Die Zthronmic haben sich vor einiger Zeit der Union angeschlossen. Wir sind dem Beispiel der Sineser und einiger anderer Völker gefolgt, denen wir uns seit vielen Jahrhunderten eng verbunden fühlen. Aus unserer Skepsis gegenüber diesem Schritt haben wir nie einen Hehl gemacht. Wir wollten es darauf ankommen lassen, wir wollten – wie es in Ihrer Sprache heißt – die Probe aufs Exempel machen. Das Ergebnis war vorhersehbar. Leider muss ich konstatieren, dass wir enttäuscht wurden. Wir hatten es nicht anders erwartet. Wenn Sie gestatten, möchte ich diesen Gedanken etwas ausführlicher darstellen.

Die Union gibt sich den Anschein eines Zusammenschlusses freier Völker, der von gegenseitiger Achtung und Respekt getragen sein soll. Sie garantiert Würde und Leben jedes einzelnen Angehörigen jedes einzelnen Volkes. Sie sichert Glaubensfreiheit und kulturelle Selbständigkeit zu. Sie ächtet die Gewalt und den Krieg. Sie verpflichtet sich auf ein friedliches Miteinander, bei dem allen Völkern und allen Individuen – soweit dieser Begriff bei ihnen tragfähig erscheint – umfassende Rechte zukommen. Alle sollen gleich vor dem Gesetz und der Charta der Union sein.
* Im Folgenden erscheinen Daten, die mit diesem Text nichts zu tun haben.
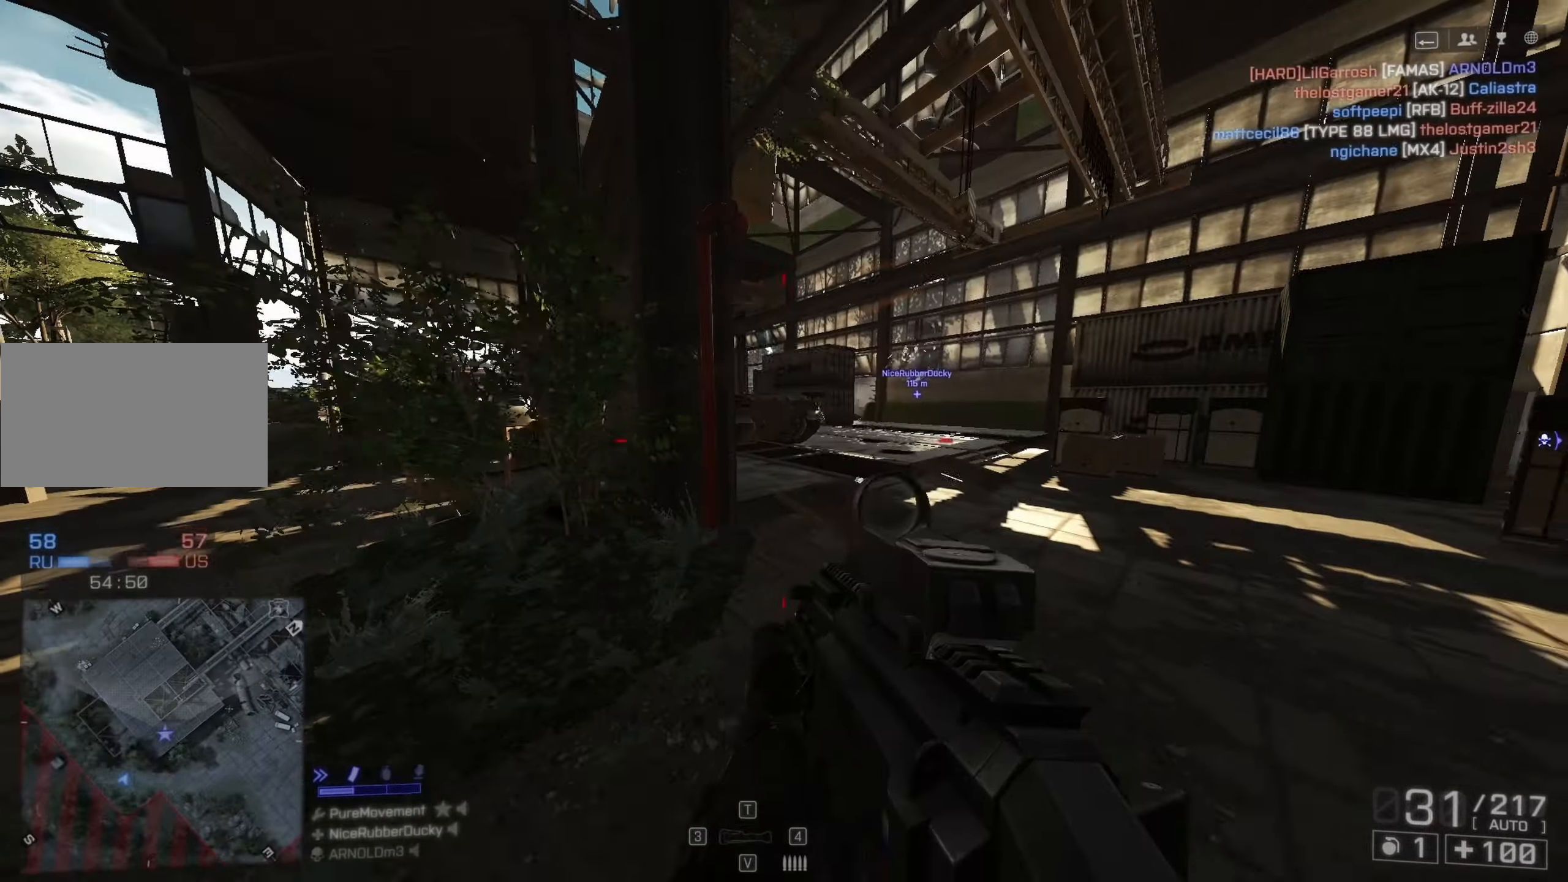
{"keys": ["shift", "w"], "mouse": [], "events": [[67, "c", "down"], [350, "c", "up"], [450, "w", "down"], [483, "shift", "down"]]}
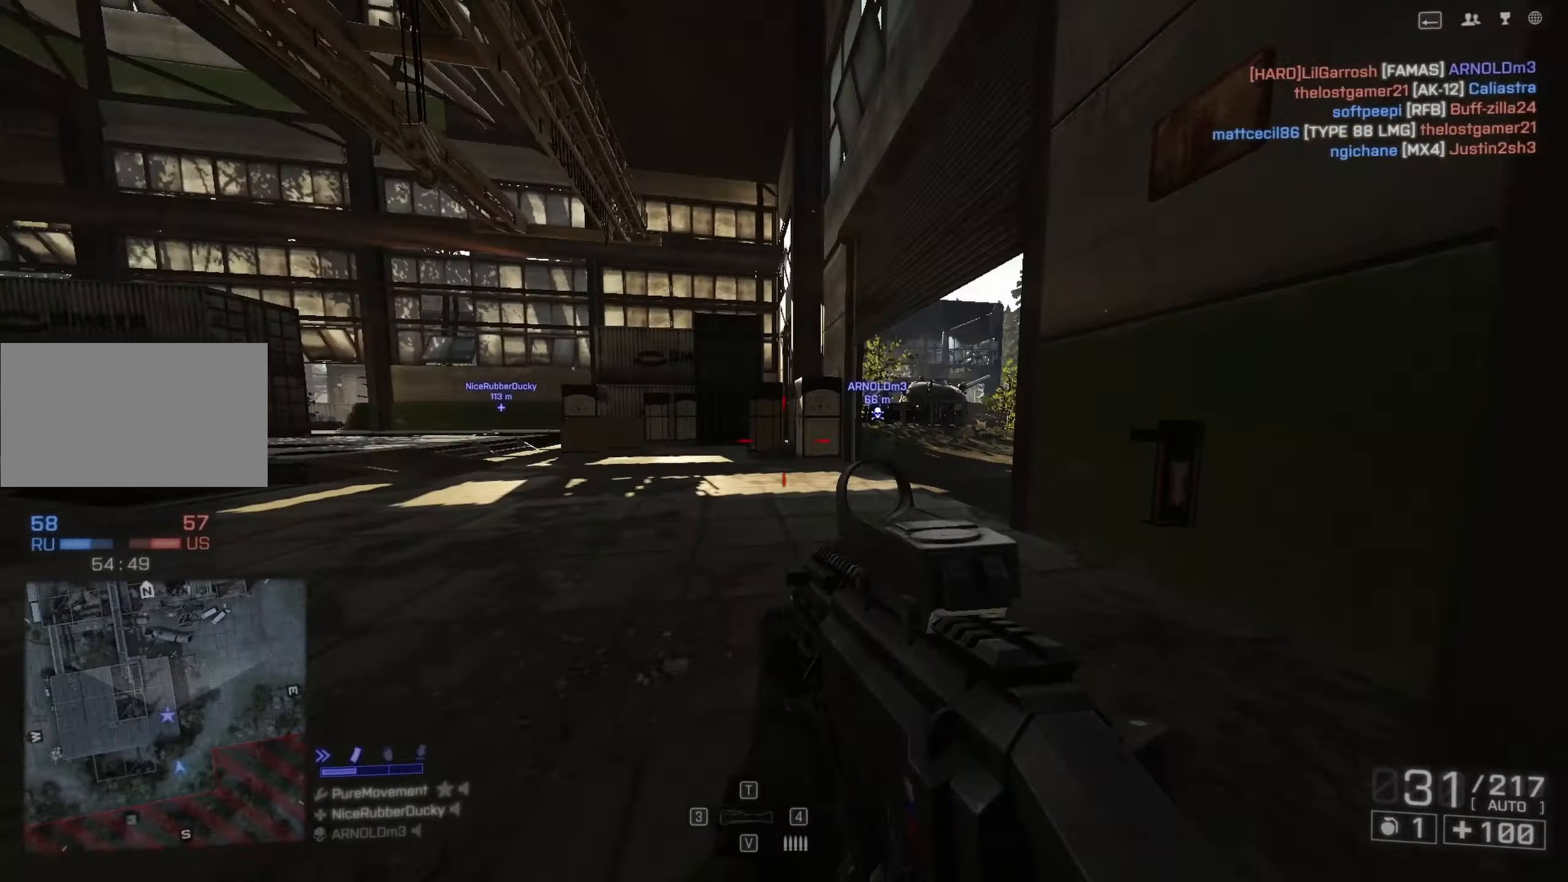
{"keys": ["shift", "w"], "mouse": [], "events": []}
Es gibt keine Vorrechte, keine Privilegien, keine geborenen Führer oder führenden Nationen, sondern es herrscht Gleichberechtigung und die Einklagbarkeit objektiver Garantien vor unabhängigen Gerichten.«

An dieser Stelle schwieg Zthron für einen Augenblick. Es war erstaunlich still im Saal. Selbst die für ihren Radau bekannten Delegationen hörten aufmerksam zu. Die Amish saßen mit stocksteifen Rücken da und verzogen keine Miene, während auf den Fratzen der Zthronmic und Sineser schon der Triumph des nahen Gegenstoßes glitzerte.

»Das alles«, fuhr Muqa Zthé nach einer Atempause fort, »hat man uns in Aussicht gestellt. Man hat es uns versprochen, uns damit gelockt, der Union beizutreten und uns dem kommenden Zeitalter des Friedens und der Gerechtigkeit nicht zu verweigern. Jeder einzelne Satz dieser Charta ist in diesem Gremium und in den Ausschüssen leidenschaftlich diskutiert worden. Die Charta selbst war Gegenstand erbitterter Debatten und eines verbissenen politischen und juristischen Ringens um Formulierungen und Verbindlichkeiten. Endlich schien eine Einigung erzielt, die von allen Völkern unserer Galaxis mitgetragen werden konnte. Auch wir wollten nicht abseits stehen. Schließlich setzten wir unsere Unterschrift unter das Dokument und traten der Union als Vollmitglieder bei – mit allen Rechten und Pflichten.«

Er beugte sich drohend vor und ließ die Blicke seiner glühenden Raubtieraugen über die Reihen der Delegierten schweifen. Den Abgeordneten der (alten) Union stockte der Atem. Die Haltung der Amish wurde, falls das überhaupt möglich war, um eine Spur eisiger. Zthronmic und Sineser holten Luft, um gemeinsam mit Zthés Antithese loszuschreien. Diese ließ nun auch nicht länger auf sich warten.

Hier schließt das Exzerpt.